Instruction
Search the records below for the string "legume", and report each line that contains it.
*** Record set ***
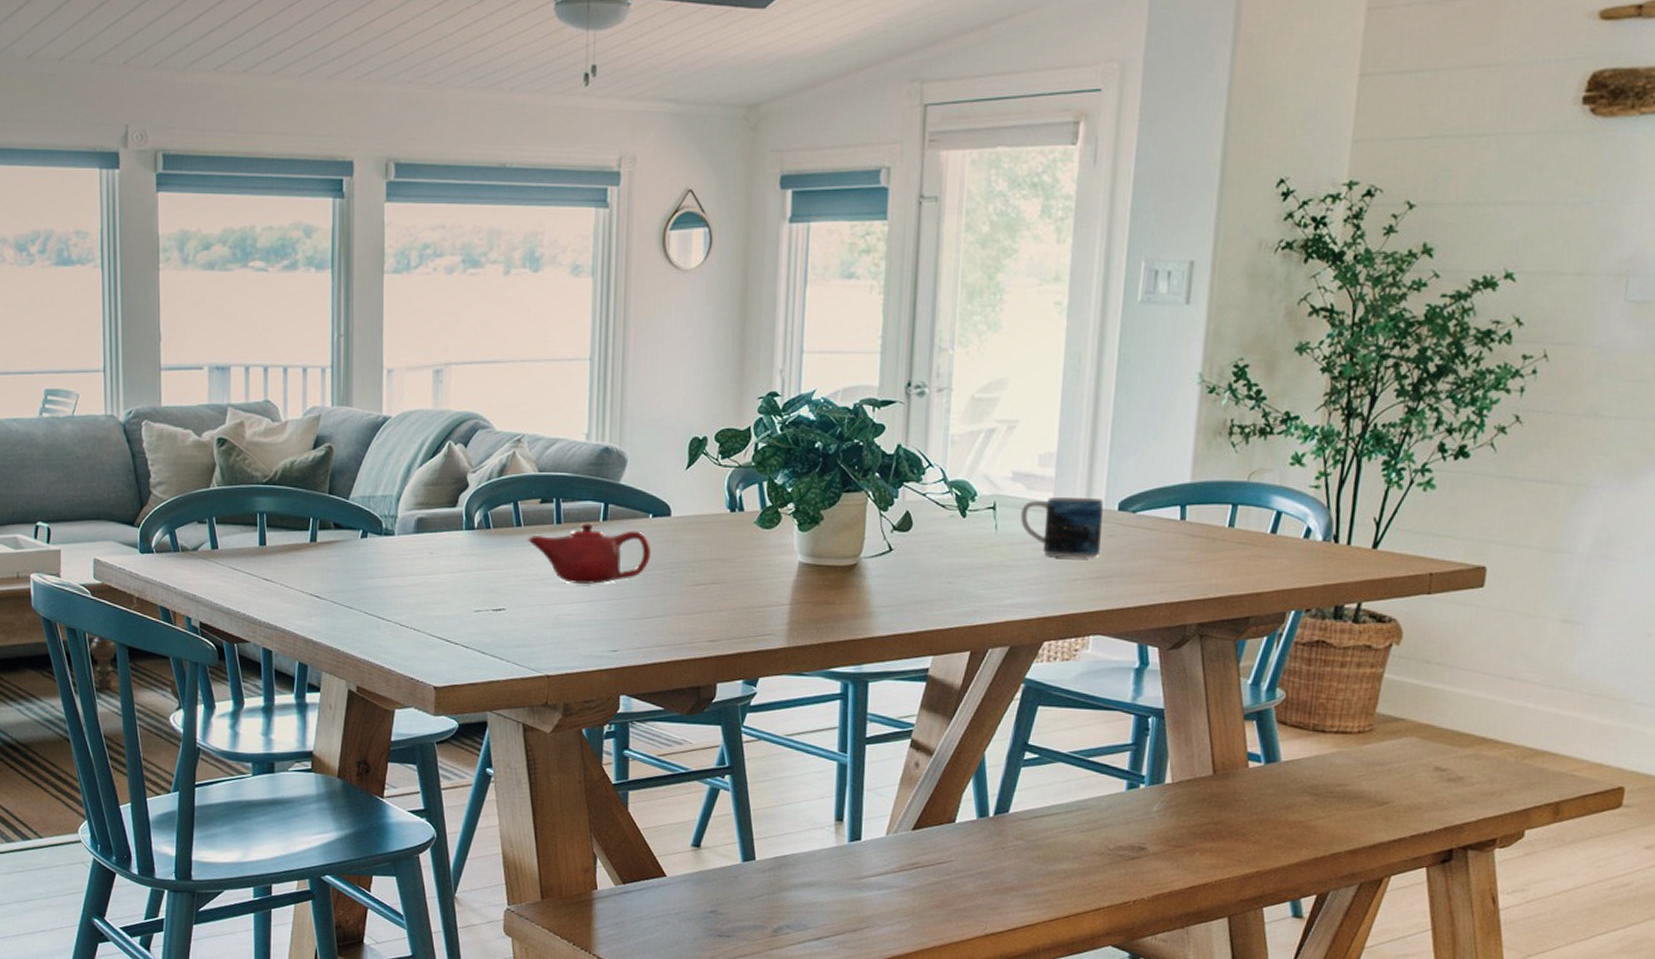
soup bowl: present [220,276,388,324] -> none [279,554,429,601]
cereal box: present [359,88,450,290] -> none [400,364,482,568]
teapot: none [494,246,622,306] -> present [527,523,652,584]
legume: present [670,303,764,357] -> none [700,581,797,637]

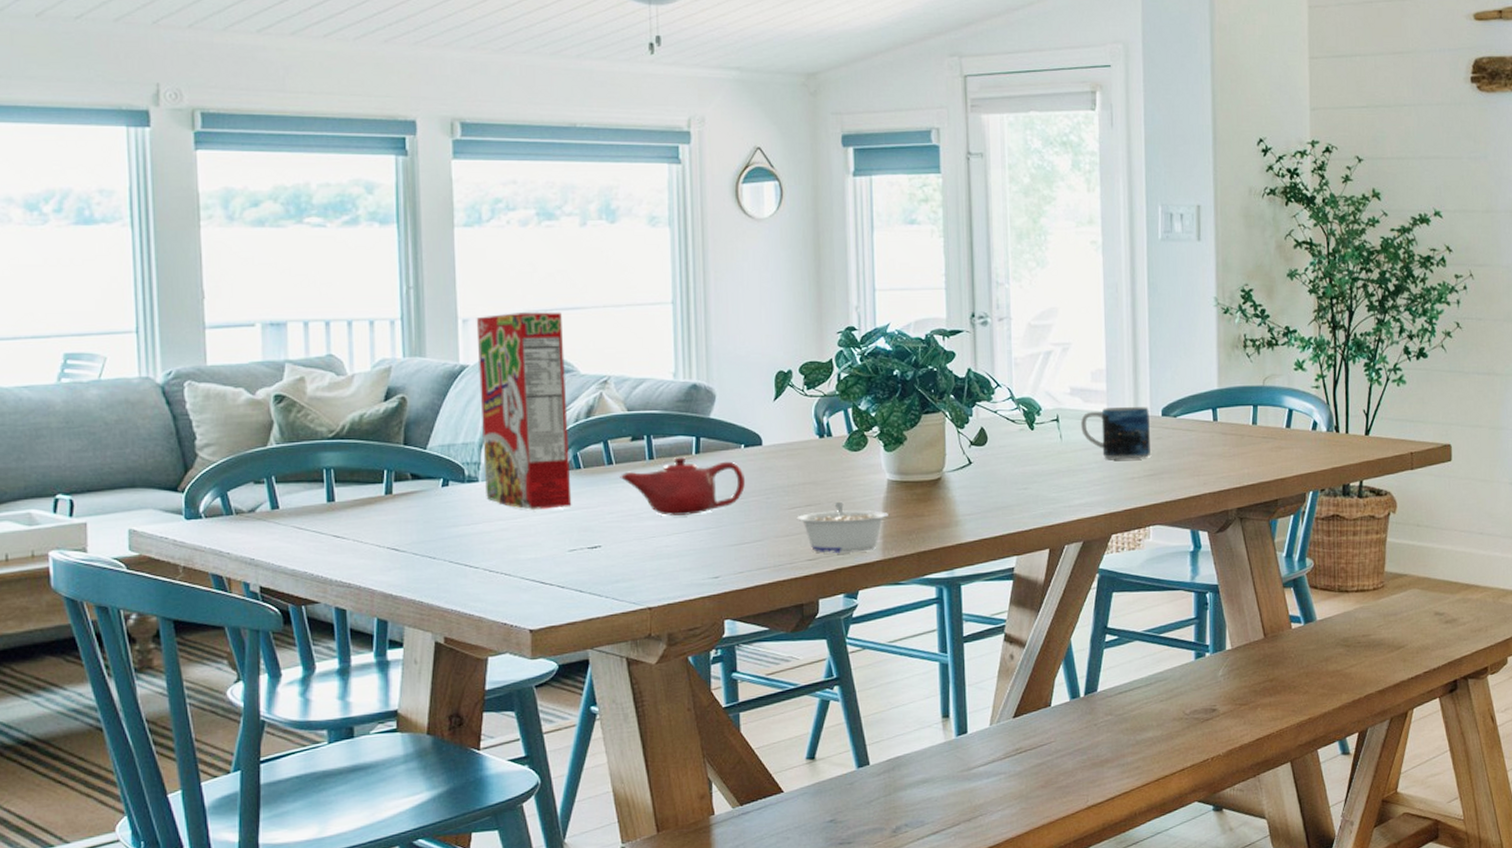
cereal box: none [400,364,482,568] -> present [476,312,572,510]
legume: none [700,581,797,637] -> present [797,501,888,553]

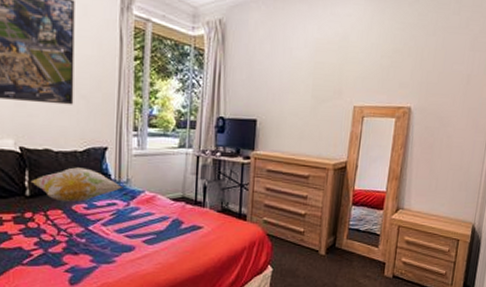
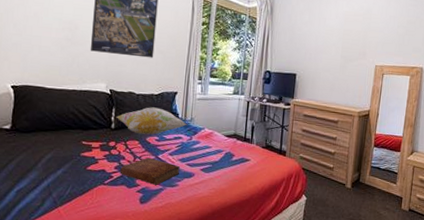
bible: none [41,229,116,262] -> present [120,157,180,185]

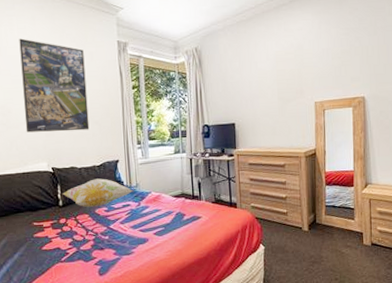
bible: present [120,157,180,185] -> none [74,229,133,256]

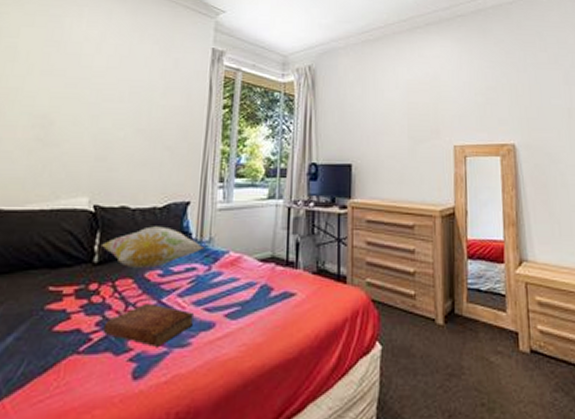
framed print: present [19,38,90,133] -> none [68,33,167,157]
bible: none [74,229,133,256] -> present [103,303,194,347]

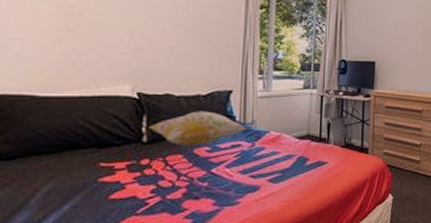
bible: present [103,303,194,347] -> none [158,173,241,206]

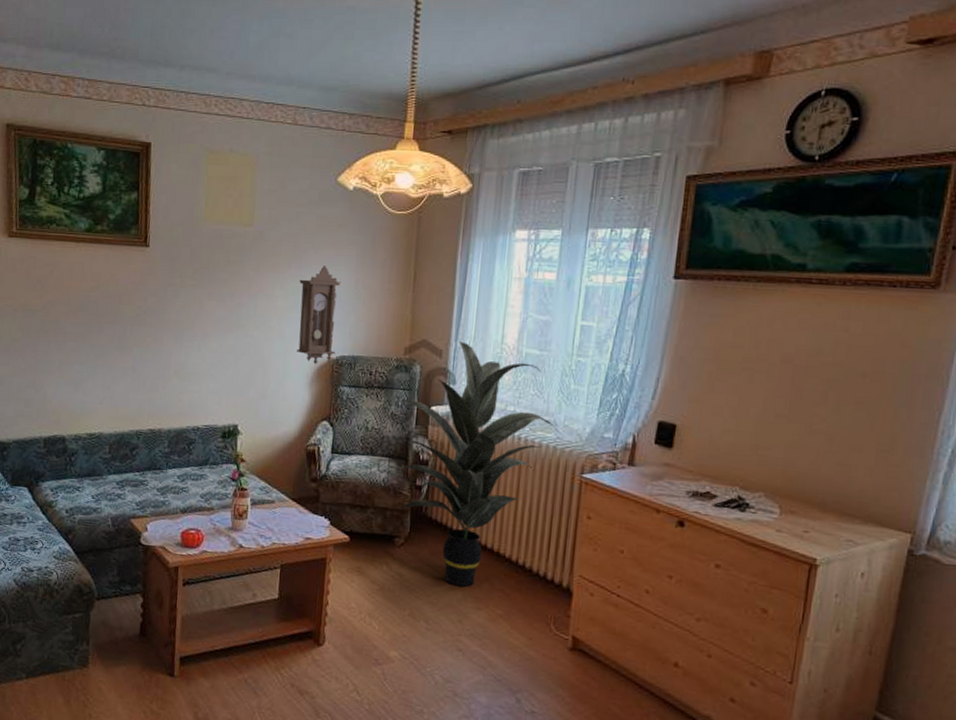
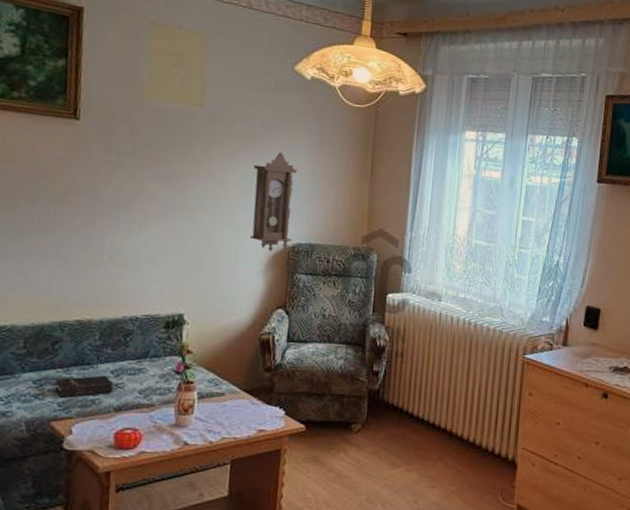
hardback book: none [133,479,180,498] -> present [54,374,114,398]
indoor plant: present [395,341,556,587] -> none [353,232,502,467]

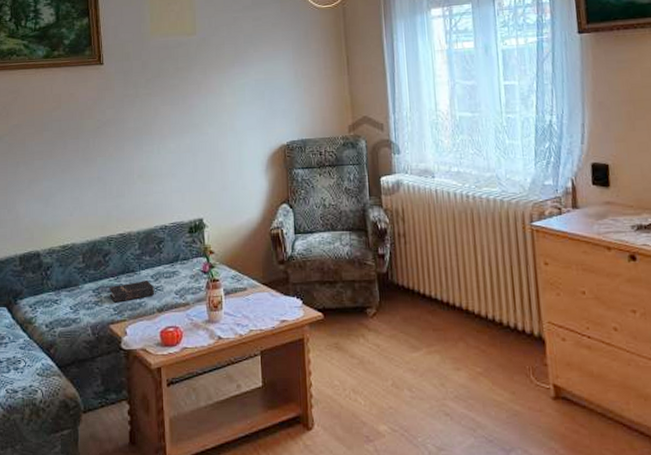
pendulum clock: present [250,152,298,251] -> none [244,61,285,152]

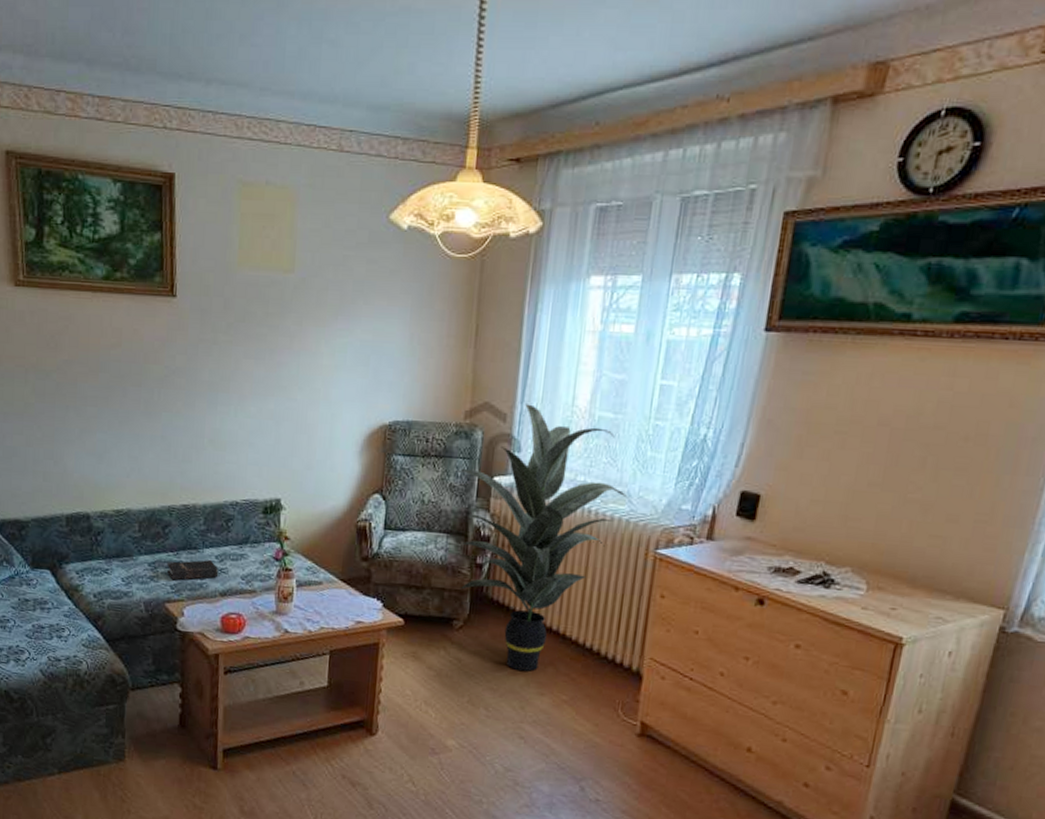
indoor plant: none [347,113,499,348] -> present [454,404,630,671]

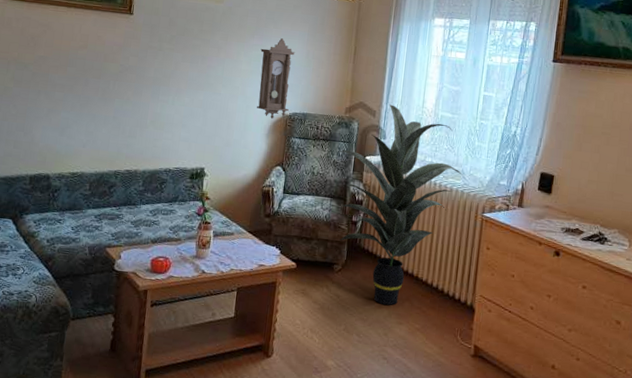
hardback book: present [166,559,219,581] -> none [110,213,152,230]
pendulum clock: none [345,318,394,431] -> present [257,38,296,119]

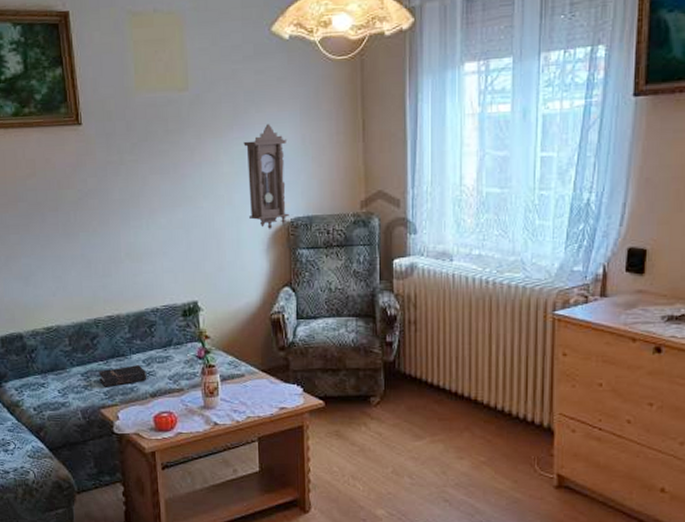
hardback book: none [110,213,152,230] -> present [98,364,147,387]
indoor plant: present [337,104,464,305] -> none [357,188,523,438]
*** End of Record set ***
Task response
legume: present [670,303,764,357] -> none [700,581,797,637]
legume: none [700,581,797,637] -> present [797,501,888,553]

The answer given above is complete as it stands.